Task prompt – Write out, without any change, the lines in the material below that run from the line with "the person at [38,150,44,169], 1119.6" through the line with "the bare tree at [244,0,293,162], 729.0", both included.

Data for analysis –
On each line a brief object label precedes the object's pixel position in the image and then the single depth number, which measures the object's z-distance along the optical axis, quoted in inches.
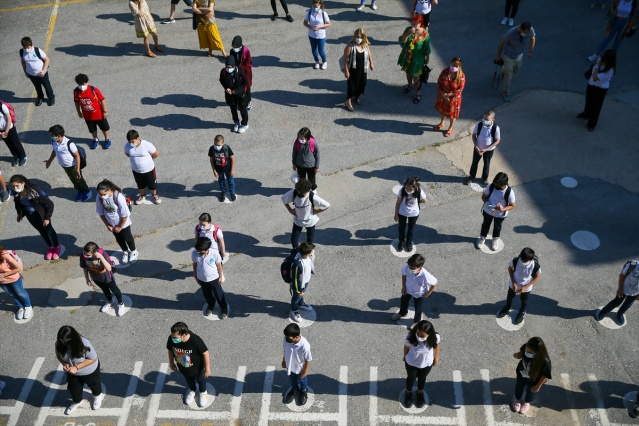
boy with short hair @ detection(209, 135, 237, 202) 439.8
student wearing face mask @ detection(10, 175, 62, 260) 403.9
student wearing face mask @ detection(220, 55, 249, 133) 503.5
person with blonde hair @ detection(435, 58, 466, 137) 497.0
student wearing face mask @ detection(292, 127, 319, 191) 436.8
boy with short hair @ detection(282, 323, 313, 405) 306.3
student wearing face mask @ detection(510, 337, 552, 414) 307.3
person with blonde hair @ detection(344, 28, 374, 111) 522.0
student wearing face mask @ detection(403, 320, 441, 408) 305.7
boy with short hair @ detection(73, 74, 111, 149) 493.4
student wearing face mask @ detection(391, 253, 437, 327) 341.5
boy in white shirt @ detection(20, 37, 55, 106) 543.8
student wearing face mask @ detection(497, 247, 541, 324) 350.6
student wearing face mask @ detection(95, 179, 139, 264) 394.3
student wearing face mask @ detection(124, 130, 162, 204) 441.4
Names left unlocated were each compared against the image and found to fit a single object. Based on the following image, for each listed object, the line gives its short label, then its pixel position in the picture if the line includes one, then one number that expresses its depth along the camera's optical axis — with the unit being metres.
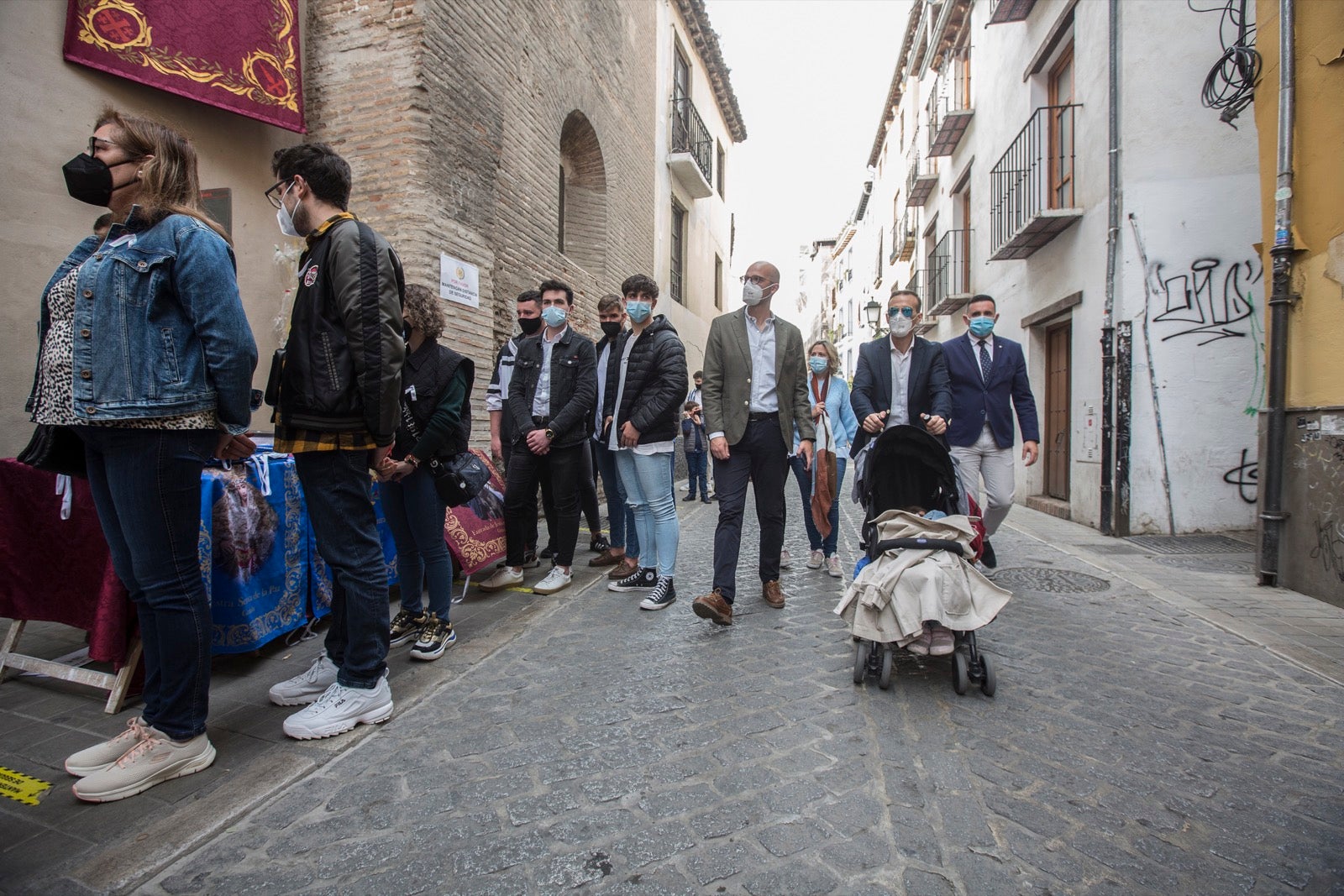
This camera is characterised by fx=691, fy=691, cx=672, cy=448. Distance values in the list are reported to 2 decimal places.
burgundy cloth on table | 3.04
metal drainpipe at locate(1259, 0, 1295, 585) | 4.91
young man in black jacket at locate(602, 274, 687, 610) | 4.50
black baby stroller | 3.05
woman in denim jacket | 2.18
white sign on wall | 6.41
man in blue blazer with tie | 5.08
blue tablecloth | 3.23
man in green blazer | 4.23
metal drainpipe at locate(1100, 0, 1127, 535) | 7.72
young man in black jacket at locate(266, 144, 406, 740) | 2.55
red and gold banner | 4.73
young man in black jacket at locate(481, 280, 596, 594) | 4.89
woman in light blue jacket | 5.71
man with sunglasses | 4.77
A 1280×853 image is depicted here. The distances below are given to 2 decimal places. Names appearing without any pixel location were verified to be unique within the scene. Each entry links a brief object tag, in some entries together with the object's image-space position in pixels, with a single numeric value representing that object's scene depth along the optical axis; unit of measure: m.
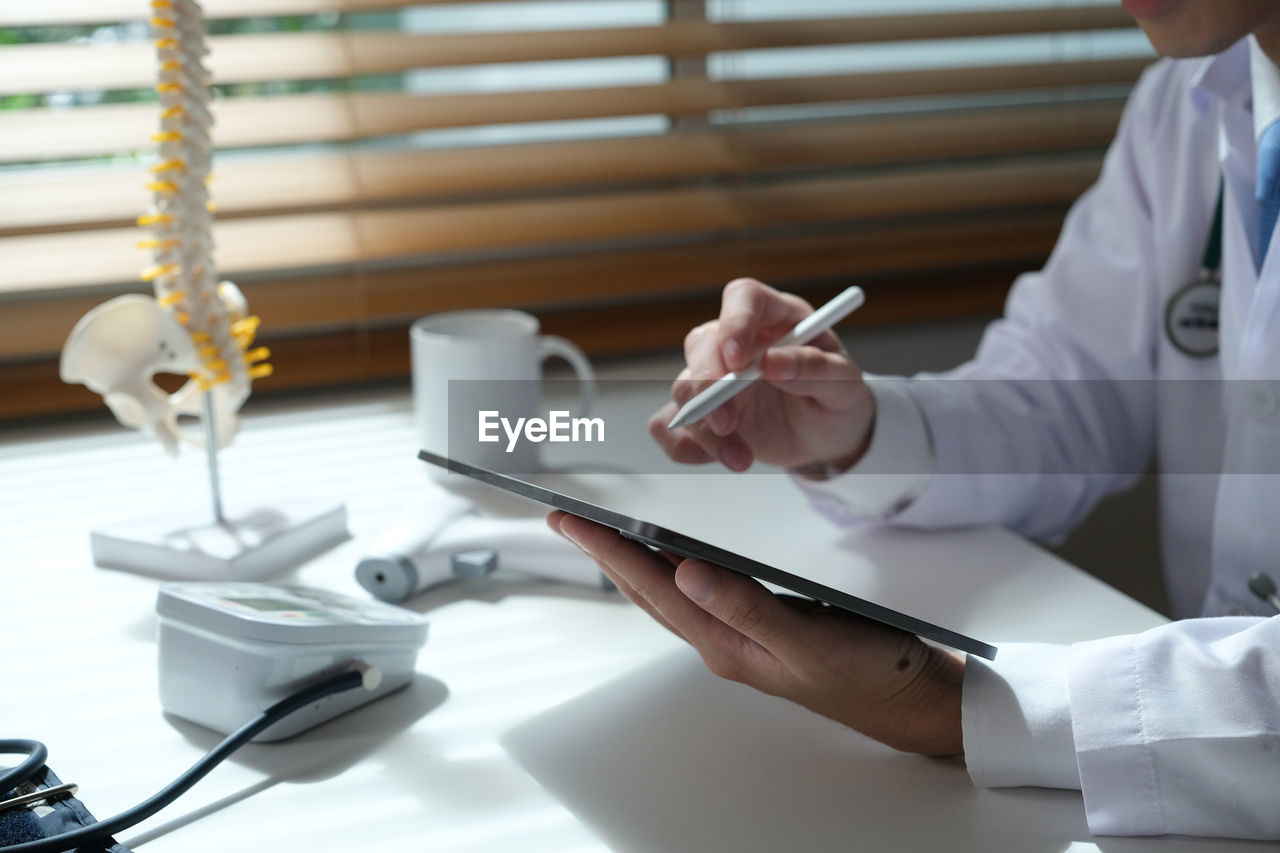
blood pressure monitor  0.59
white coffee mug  0.95
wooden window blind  1.12
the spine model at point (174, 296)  0.77
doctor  0.56
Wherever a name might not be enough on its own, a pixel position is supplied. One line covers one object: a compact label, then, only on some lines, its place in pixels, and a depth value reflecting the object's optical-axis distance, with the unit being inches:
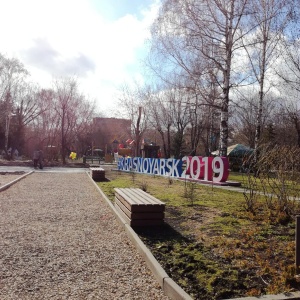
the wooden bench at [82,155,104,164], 1990.2
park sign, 584.8
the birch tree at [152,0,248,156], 719.1
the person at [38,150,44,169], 1119.6
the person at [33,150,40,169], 1136.2
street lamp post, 1657.9
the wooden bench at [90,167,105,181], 695.1
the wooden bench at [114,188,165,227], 250.1
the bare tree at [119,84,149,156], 1616.6
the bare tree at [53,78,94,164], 1517.0
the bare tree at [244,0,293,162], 729.0
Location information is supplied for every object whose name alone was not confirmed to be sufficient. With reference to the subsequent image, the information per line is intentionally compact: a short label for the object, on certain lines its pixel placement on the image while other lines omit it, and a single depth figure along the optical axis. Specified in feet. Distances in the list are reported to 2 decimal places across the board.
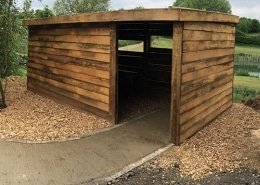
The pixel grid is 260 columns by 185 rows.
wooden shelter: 12.41
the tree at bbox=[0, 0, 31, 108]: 17.47
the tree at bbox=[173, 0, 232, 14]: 139.92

Answer for this exercise –
the person at [38,150,44,169], 1119.6
the person at [33,150,40,169], 1136.2
street lamp post, 1657.9
the wooden bench at [90,167,105,181], 695.1
the wooden bench at [114,188,165,227], 250.1
the bare tree at [119,84,149,156], 1616.6
the bare tree at [53,78,94,164], 1517.0
the bare tree at [244,0,293,162], 729.0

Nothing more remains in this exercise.